The one who stepped out onto the sea, lost faith and sank…
The one who didn’t want Jesus to be crucified, but when he spoke out against it, Jesus said, get behind me Satan!
The one who at Jesus transfiguration wanted to build tents and never leave the mountaintop.
The one who denied Jesus three times…after crying out to Jesus that he never, ever would deny knowing him…

This is the one, to whom Jesus returns, in love, in grace and in forgiveness and says, “Follow me.” 

Gosh, if this isn’t the best PS ever written,  I don’t know what is. 

I don’t know about you, but Peter is the disciple with whom I seem to identify with the most.  The one who messes up and is called out for it. 
The one who steps out in firm faith and then falters and sinks. 
The one who tries to do her best to love and serve God’s people but then messes up. 
I forget to thank someone, I miss an important meeting, I take time for myself when I could have taken time for someone else. 
I feel like I’m living the Gospel as faithfully as I can, and then I’m reminded that no one can do it perfectly, and that even with all the good work I do in God’s name in this place, there are some who feel slighted, left out, overlooked or forgotten. 

I’m not perfect.

Thank God that Peter wasn’t either…

Because if (not if) because Jesus loves someone like Peter, Jesus can love me, too. 
Jesus can still come into my heart and my life and my world and break in, to break me out of myself to see that there is a God of forgiveness and love who wants to continue to use me to reach out in love and forgiveness to God’s people. 

That’s some PS, right? 

It’s this kind of a PS… 


It’s Jesus coming back, after that glorious resurrection and reaching out to Peter as he fishes, as he is living his life. 
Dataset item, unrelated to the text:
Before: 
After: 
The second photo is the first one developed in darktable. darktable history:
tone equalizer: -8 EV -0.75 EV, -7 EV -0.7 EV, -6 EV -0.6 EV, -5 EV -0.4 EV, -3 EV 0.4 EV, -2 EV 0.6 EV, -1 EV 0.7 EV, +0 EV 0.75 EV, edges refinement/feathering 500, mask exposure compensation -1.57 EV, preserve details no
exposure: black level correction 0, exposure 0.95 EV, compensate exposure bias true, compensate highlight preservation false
That’s the same Jesus, who comes back here, today…and not just today, and not just in this place. 

It’s that same Jesus who comes back tomorrow, as you’re having breakfast with your family…
As you’re getting on the school bus…
As you’re commuting to work…
As you’re filling up at the gas station or at dunkin’ donuts….
Walking into work, or onto the golf course or reading the paper at home. 

Jesus is there, saying to you…PS.  I love you.  Follow me. 

Look for the resurrected Christ in your midst. 
He loves you.
He forgives you. 
He bids you, follow me. 

And now may the peace, which passes all understanding, keep our hearts and minds in Christ Jesus and let all God’s people say, amen.